• [EXERCISE AIM]:
Reproduce the Spring event-publishing walkthrough below in full, character for character, including all code.

• [GIVEN TEXT]:
To build our PoC and to execute it, we are going to need just a few classes. We will start with a basic Spring Boot project with the ‘web’ starter. And, once we have that in place (you can use the Spring Initializr) we can start adding our classes.

Let’s start with a very basic ‘User’ model

public class User {

    private String firstname;
    private String lastname;

    public String getFirstname() {
        return firstname;
    }

    public User setFirstname(String firstname) {
        this.firstname = firstname;
        return this;
    }

    public String getLastname() {
        return lastname;
    }

    public User setLastname(String lastname) {
        this.lastname = lastname;
        return this;
    }

    @Override
    public String toString() {
        return "User{" +
                "firstname='" + firstname + '\'' +
                ", lastname='" + lastname + '\'' +
                '}';
    }
}

Nothing out of the ordinary here. Just a couple of properties and some getter and setter methods.

Now, let’s build a basic service that is going to simulate a ‘register’ operation:

...
import org.springframework.context.ApplicationEventPublisher;
...

@Service
public class UserService {

    private static final Logger logger = LoggerFactory.getLogger(UserService.class);

    private final ApplicationEventPublisher publisher;

    public UserService(ApplicationEventPublisher publisher) {
        this.publisher = publisher;
    }

    public void register(final User user) {
        logger.info("Registering {}", user);

        publisher.publishEvent(new UserRegistered(user));
    }
}

Here we have the first references to the event classes the Spring Framework offers us. The ‘ApplicationEventPublished’ that it will allow us to publish the desired event to be consumer by listeners.

The second reference we are going to have to the events framework is when we create and event class we are going to send. In this case, the class ‘UserRegistered’ we can see on the publishing line above.

(Stored data)

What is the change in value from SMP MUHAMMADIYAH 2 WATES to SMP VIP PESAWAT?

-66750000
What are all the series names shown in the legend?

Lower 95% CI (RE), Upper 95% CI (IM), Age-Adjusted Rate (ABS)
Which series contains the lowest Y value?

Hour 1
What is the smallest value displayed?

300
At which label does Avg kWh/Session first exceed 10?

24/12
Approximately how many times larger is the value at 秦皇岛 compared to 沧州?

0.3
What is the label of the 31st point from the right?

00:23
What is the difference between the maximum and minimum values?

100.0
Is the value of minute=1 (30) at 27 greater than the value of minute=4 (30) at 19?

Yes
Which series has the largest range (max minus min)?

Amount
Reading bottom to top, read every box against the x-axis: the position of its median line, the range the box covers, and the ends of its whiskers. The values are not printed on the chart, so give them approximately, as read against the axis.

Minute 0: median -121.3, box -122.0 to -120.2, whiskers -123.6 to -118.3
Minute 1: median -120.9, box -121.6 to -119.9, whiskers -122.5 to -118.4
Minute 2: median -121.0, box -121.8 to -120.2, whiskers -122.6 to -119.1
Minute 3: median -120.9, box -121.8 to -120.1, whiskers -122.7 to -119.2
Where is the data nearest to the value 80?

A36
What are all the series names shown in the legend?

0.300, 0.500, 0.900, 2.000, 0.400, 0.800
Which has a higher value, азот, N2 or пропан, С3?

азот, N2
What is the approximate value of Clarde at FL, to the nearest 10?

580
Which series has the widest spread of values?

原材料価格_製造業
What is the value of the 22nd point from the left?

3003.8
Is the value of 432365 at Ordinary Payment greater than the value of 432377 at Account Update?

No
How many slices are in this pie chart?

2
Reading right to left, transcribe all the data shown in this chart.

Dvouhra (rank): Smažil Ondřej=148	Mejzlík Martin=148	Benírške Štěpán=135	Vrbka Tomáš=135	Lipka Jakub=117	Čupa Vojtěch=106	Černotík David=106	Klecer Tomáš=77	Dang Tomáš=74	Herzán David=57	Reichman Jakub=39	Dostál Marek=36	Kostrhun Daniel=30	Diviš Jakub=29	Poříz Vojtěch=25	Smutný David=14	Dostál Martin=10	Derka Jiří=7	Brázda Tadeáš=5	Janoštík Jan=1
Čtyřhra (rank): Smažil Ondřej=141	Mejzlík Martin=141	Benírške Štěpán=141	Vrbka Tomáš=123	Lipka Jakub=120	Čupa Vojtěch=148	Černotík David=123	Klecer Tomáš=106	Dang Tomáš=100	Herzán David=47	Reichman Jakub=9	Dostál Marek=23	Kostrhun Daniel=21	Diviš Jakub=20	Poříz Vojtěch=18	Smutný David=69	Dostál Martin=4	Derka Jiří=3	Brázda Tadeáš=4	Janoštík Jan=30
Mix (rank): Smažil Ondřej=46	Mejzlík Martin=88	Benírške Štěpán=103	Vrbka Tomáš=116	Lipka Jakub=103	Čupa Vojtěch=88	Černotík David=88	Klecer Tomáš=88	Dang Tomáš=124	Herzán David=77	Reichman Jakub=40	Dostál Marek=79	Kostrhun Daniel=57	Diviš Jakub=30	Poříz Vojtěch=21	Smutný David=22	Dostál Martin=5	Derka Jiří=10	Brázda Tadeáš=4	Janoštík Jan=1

• [RESPONSE FOR THIS EXERCISE]:
To build our PoC and to execute it, we are going to need just a few classes. We will start with a basic Spring Boot project with the ‘web’ starter. And, once we have that in place (you can use the Spring Initializr) we can start adding our classes.

Let’s start with a very basic ‘User’ model

public class User {

    private String firstname;
    private String lastname;

    public String getFirstname() {
        return firstname;
    }

    public User setFirstname(String firstname) {
        this.firstname = firstname;
        return this;
    }

    public String getLastname() {
        return lastname;
    }

    public User setLastname(String lastname) {
        this.lastname = lastname;
        return this;
    }

    @Override
    public String toString() {
        return "User{" +
                "firstname='" + firstname + '\'' +
                ", lastname='" + lastname + '\'' +
                '}';
    }
}

Nothing out of the ordinary here. Just a couple of properties and some getter and setter methods.

Now, let’s build a basic service that is going to simulate a ‘register’ operation:

...
import org.springframework.context.ApplicationEventPublisher;
...

@Service
public class UserService {

    private static final Logger logger = LoggerFactory.getLogger(UserService.class);

    private final ApplicationEventPublisher publisher;

    public UserService(ApplicationEventPublisher publisher) {
        this.publisher = publisher;
    }

    public void register(final User user) {
        logger.info("Registering {}", user);

        publisher.publishEvent(new UserRegistered(user));
    }
}

Here we have the first references to the event classes the Spring Framework offers us. The ‘ApplicationEventPublished’ that it will allow us to publish the desired event to be consumer by listeners.

The second reference we are going to have to the events framework is when we create and event class we are going to send. In this case, the class ‘UserRegistered’ we can see on the publishing line above.